Here starts the postprocessing to clean the output from the most common false positives.

In [118]:

# Now look into the output and find the most common false positives.
# Collect them in this list of common false positives 
#that you can consequently use to delete the values from the received matches of letter openings to clean the output as a postprocessing step.

common_false_positives = [
    r'[»]?Lieber Gott',
    r'Liebe und',
    r'Liebe zu',
    r'Liebe von',
    r'[»]?Liebe[sr]+\s[A-Za-z,!]*[«]? sagte',
    r'Grüß dich Gott, [A-Za-z]',
    r'Teurer [A-Za-z,\s]* sagte',
    r'Hochverehrte Festversammlung!',
]

In [120]:
# Use this function to remove the most common false positives that you encounter and that you documented in the

def remove_common_false_positives(extracted_matches, common_false_positives):
    # Create a copy of the extracted_matches dictionary to avoid modifying the original
    cleaned_matches = {}

    # Iterate through the dictionary items
    for pattern, matches in extracted_matches.items():
        # Create a list to store valid matches that don't match common_false_positives
        valid_matches = []

        for match in matches:
            match_text, match_start = match

            # Check if the match_text matches any of the common_false_positives patterns
            if not any(re.search(fp_pattern, match_text) for fp_pattern in common_false_positives):
                valid_matches.append((match_text, match_start))

        # Only update the dictionary with valid matches
        if valid_matches:
            cleaned_matches[pattern] = valid_matches

    return cleaned_matches



# Remove common false positives
cleaned_matches = remove_common_false_positives(extracted_matches, common_false_positives)

**EXERCISE INSTRUCTIONS:**
1 – List every regular-expression pattern placed in the common_false_positives list in the notebook excerpt on cleaning false positives.
2 – Resume the notebook excerpt on cleaning false positives after its final line with the next step that uses cleaned_matches.

**DATASET ENTRIES:**
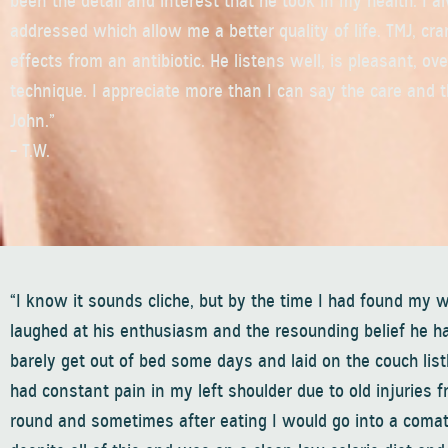
been the detail and interest that he took in my health. I a
addressed which allow me a better quality of life. TMJ, cra
effects from an antibiotic. He listens well, is pleasant, o
technique. I appreciate more than I can say the care and t
John.”
– T.W.
“I know it sounds cliche, but by the time I had found my w
laughed at his enthusiasm and the resounding belief he had
barely get out of bed some days and laid on the couch list
had constant pain in my left shoulder due to old injurie
round and sometimes after eating I would go into a comatos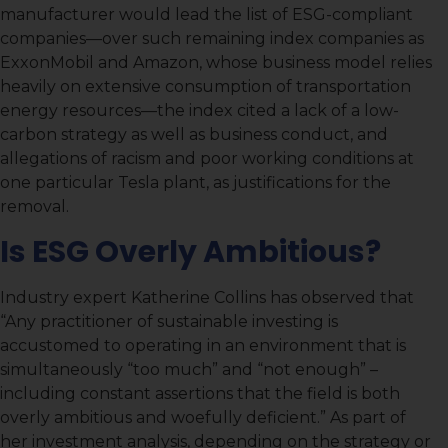
manufacturer would lead the list of ESG-compliant
companies—over such remaining index companies as
ExxonMobil and Amazon, whose business model relies
heavily on extensive consumption of transportation
energy resources—the index cited a lack of a low-
carbon strategy as well as business conduct, and
allegations of racism and poor working conditions at
one particular Tesla plant, as justifications for the
removal.
Is ESG Overly Ambitious?
Industry expert Katherine Collins has observed that
“Any practitioner of sustainable investing is
accustomed to operating in an environment that is
simultaneously “too much” and “not enough” –
including constant assertions that the field is both
overly ambitious and woefully deficient.” As part of
her investment analysis, depending on the strategy or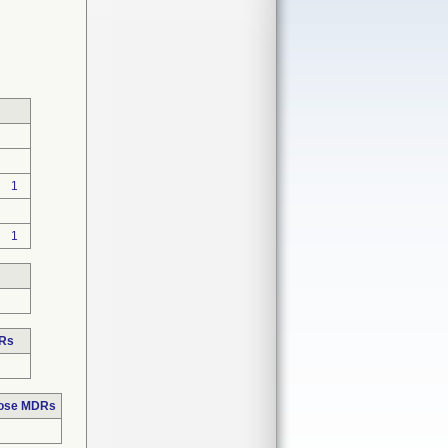
1
1
DRs
hose MDRs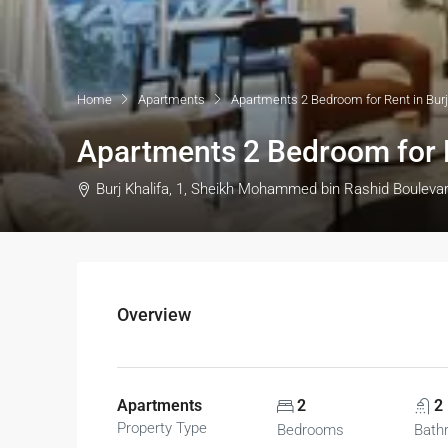
Home
Apartments
Apartments 2 Bedroom for Rent in Burj
Apartments 2 Bedroom for R
Burj Khalifa, 1, Sheikh Mohammed bin Rashid Bouleva
Overview
Apartments
2
2
Property Type
Bedrooms
Bath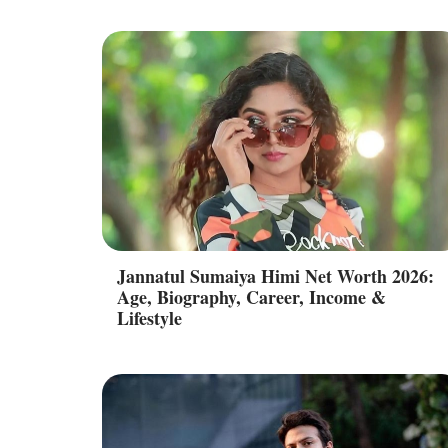
Jannatul Sumaiya Himi Net Worth 2026:
Age, Biography, Career, Income &
Lifestyle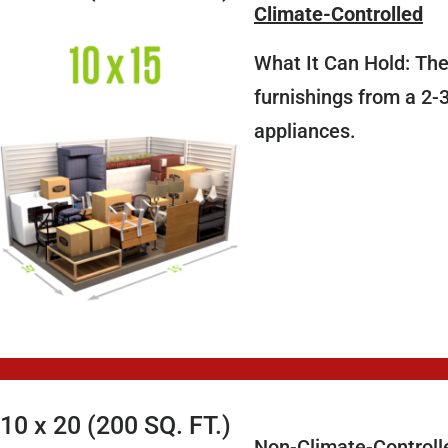
Climate-Controlled
What It Can Hold: The
furnishings from a 2-
appliances.
10 x 20 (200 SQ. FT.)
Non-Climate-Controll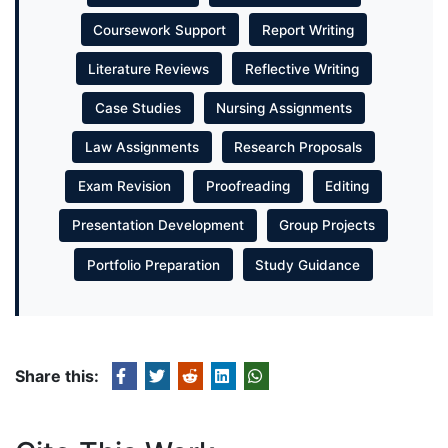
Coursework Support
Report Writing
Literature Reviews
Reflective Writing
Case Studies
Nursing Assignments
Law Assignments
Research Proposals
Exam Revision
Proofreading
Editing
Presentation Development
Group Projects
Portfolio Preparation
Study Guidance
Share this: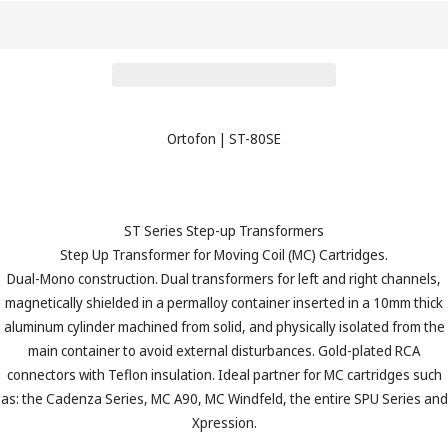
Ortofon
|
ST-80SE
ST Series Step-up Transformers
Step Up Transformer for Moving Coil (MC) Cartridges.
Dual-Mono construction. Dual transformers for left and right channels,
magnetically shielded in a permalloy container inserted in a 10mm thick
aluminum cylinder machined from solid, and physically isolated from the
main container to avoid external disturbances. Gold-plated RCA
connectors with Teflon insulation. Ideal partner for MC cartridges such
as: the Cadenza Series, MC A90, MC Windfeld, the entire SPU Series and
Xpression.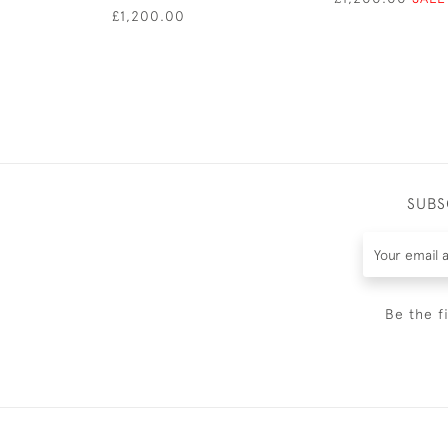
£1,200.00
SUBS
Be the f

**WRITTEN ANSWERS:**
1 –
1. r'[»]?Lieber Gott'
2. r'Liebe und'
3. r'Liebe zu'
4. r'Liebe von'
5. r'[»]?Liebe[sr]+\s[A-Za-z,!]*[«]? sagte'
6. r'Grüß dich Gott, [A-Za-z]'
7. r'Teurer [A-Za-z,\s]* sagte'
8. r'Hochverehrte Festversammlung!'

2 –
# Print the cleaned_matches dictionary
#print(cleaned_matches)


## Save the dictionary to a csv file

In [115]:
#import csv

# Sample extracted_matches dictionary (replace this with your actual dictionary)
#extracted_matches = {
#    'Pattern1': [('Match1', 0), ('Match2', 15)],
#    'Pattern2': [('Match3', 5)]
#}

# Specify the CSV file path
csv_file_path = "cleaned_letter_openings_random_sample_text.csv"

# Write the extracted_matches dictionary to the CSV file
with open(csv_file_path, 'w', newline='') as csv_file:
    writer = csv.writer(csv_file)
    
    # Write a header row (optional)
    writer.writerow(['Pattern', 'Detected Text', 'Start Index'])
    
    # Iterate through the extracted_matches dictionary and write each match to the CSV file
    for pattern, matches in cleaned_matches.items():
        for match_text, match_start in matches:
            writer.writerow([pattern, match_text, match_start])

print(f"The dictionary has been saved to '{csv_file_path}'.")


The dictionary has been saved to 'cleaned_letter_openings_random_sample_text.csv'.


End of the Notebook.